> _Raw data_:
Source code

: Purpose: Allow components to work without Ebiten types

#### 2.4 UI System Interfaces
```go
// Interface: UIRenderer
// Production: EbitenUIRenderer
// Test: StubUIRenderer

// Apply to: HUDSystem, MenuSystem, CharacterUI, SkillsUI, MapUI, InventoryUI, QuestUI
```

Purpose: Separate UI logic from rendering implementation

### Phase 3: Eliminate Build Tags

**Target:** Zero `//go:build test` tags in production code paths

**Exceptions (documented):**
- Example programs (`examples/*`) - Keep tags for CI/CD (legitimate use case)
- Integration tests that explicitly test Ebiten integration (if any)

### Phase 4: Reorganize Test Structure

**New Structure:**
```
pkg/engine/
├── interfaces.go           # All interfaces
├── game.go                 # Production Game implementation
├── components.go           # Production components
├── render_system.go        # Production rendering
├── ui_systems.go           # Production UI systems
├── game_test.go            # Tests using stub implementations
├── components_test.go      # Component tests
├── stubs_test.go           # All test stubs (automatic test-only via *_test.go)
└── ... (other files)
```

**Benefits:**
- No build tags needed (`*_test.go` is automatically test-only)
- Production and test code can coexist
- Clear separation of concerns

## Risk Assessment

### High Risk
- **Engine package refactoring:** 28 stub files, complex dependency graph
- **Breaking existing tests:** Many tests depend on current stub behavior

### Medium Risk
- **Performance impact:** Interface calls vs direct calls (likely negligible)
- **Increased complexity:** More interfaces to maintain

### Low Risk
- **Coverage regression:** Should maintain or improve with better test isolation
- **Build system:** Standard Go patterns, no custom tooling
...
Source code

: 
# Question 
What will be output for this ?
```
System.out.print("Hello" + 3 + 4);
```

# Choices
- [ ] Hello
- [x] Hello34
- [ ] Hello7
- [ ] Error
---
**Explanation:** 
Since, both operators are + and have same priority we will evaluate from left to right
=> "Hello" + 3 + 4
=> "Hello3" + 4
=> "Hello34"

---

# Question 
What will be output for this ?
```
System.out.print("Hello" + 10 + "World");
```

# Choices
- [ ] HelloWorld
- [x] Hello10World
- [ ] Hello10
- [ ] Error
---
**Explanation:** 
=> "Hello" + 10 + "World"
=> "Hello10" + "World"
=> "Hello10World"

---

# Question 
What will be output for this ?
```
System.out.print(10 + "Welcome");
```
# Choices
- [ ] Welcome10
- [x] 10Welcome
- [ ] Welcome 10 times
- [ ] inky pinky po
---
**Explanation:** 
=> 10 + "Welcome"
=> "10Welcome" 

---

> _About this exercise_:
From the records above, copy every line that includes the word "files".

> _Solution to this problem_:
└── ... (other files)
- **Engine package refactoring:** 28 stub files, complex dependency graph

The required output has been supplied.